[Task instructions]
From the entries below, tally how many lines contain "completed" and report only that figure.
[Start of Attachment]
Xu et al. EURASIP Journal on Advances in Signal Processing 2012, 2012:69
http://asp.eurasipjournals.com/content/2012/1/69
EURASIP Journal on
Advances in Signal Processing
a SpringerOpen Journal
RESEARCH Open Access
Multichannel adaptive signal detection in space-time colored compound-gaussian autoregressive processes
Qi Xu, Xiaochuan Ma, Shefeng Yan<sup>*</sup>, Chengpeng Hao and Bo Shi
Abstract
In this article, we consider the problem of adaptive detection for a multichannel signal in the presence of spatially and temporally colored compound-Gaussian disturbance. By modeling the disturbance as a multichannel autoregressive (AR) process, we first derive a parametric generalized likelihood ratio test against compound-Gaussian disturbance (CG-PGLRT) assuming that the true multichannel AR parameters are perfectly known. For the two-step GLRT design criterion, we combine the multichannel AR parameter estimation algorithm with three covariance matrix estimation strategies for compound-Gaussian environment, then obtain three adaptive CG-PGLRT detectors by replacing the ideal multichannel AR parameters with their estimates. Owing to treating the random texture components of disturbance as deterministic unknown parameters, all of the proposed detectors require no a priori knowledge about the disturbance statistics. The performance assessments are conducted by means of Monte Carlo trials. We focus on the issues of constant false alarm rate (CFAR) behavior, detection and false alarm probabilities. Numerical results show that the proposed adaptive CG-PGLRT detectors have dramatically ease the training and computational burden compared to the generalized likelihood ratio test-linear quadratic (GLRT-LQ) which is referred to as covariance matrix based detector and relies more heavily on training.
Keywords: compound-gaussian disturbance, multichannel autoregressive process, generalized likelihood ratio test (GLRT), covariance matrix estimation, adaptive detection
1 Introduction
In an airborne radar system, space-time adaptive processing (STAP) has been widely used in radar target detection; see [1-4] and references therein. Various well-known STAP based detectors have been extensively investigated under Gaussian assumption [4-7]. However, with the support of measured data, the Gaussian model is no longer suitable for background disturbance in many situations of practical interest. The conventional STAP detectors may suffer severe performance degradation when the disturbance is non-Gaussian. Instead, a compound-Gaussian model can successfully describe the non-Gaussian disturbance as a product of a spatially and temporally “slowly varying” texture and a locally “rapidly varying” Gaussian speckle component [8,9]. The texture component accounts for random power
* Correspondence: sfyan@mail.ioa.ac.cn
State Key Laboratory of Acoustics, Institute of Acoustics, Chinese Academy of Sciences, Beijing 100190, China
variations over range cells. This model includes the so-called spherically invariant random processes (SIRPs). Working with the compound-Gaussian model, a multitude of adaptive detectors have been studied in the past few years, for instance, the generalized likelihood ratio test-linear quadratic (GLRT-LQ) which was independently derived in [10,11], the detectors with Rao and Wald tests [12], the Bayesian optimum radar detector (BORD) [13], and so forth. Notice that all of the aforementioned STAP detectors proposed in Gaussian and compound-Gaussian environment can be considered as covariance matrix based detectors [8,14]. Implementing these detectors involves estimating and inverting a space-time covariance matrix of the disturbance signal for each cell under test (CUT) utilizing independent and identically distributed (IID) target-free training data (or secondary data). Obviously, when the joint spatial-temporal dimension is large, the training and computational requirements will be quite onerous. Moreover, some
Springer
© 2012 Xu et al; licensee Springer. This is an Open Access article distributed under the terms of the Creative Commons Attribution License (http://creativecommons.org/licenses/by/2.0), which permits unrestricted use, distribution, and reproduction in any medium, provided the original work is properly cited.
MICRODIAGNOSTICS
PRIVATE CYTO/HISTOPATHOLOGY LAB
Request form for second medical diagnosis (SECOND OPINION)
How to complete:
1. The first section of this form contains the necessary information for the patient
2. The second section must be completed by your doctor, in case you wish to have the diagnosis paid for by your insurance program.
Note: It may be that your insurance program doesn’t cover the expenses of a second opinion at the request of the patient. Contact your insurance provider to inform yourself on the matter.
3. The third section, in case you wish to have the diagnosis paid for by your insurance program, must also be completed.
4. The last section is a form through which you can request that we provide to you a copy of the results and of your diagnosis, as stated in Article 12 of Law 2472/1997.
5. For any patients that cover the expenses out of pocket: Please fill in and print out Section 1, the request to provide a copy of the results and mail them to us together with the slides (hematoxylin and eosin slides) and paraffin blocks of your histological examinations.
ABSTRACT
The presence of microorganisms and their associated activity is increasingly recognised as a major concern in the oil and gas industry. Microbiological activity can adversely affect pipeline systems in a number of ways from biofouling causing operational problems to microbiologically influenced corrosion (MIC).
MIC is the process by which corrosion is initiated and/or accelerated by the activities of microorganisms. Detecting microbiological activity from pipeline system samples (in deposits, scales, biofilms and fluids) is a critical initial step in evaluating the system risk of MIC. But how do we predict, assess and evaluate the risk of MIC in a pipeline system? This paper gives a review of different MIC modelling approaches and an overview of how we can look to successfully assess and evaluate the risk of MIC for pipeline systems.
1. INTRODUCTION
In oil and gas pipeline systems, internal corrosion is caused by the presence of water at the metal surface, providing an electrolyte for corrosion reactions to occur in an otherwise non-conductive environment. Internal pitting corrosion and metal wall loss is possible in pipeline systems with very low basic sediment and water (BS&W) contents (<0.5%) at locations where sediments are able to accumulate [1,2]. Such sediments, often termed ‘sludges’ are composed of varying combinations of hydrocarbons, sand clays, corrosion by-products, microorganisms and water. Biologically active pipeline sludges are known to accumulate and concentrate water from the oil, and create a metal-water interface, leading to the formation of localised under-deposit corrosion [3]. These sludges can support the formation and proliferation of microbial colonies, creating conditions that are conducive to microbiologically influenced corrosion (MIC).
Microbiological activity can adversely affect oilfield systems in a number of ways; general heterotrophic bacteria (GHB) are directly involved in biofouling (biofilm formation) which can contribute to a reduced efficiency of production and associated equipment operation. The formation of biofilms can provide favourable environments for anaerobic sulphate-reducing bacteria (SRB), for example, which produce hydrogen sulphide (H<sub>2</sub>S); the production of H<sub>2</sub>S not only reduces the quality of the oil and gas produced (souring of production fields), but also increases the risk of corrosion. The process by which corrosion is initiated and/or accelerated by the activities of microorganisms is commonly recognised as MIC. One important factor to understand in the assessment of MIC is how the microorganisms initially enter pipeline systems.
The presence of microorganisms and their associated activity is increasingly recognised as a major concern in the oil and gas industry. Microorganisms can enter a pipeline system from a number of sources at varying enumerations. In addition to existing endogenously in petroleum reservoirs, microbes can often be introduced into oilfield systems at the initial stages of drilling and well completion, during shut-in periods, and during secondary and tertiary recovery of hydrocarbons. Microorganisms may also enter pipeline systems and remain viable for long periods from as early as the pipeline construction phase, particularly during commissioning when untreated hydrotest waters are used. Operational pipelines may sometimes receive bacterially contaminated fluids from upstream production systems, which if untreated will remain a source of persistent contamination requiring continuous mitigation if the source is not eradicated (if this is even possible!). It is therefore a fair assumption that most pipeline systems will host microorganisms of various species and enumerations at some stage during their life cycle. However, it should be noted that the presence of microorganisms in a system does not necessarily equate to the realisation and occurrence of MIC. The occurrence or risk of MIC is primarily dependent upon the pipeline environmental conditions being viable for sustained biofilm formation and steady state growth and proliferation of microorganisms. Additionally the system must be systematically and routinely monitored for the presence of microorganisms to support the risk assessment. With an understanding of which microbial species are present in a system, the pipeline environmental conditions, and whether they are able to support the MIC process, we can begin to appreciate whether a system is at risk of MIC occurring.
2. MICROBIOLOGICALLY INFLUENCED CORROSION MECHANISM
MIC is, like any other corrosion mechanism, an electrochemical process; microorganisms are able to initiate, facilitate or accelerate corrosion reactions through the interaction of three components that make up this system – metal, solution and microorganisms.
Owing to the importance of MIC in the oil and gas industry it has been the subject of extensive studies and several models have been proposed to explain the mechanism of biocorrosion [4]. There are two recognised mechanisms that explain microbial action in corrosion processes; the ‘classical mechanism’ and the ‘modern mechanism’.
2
[End of Attachment]
[Task answer]
2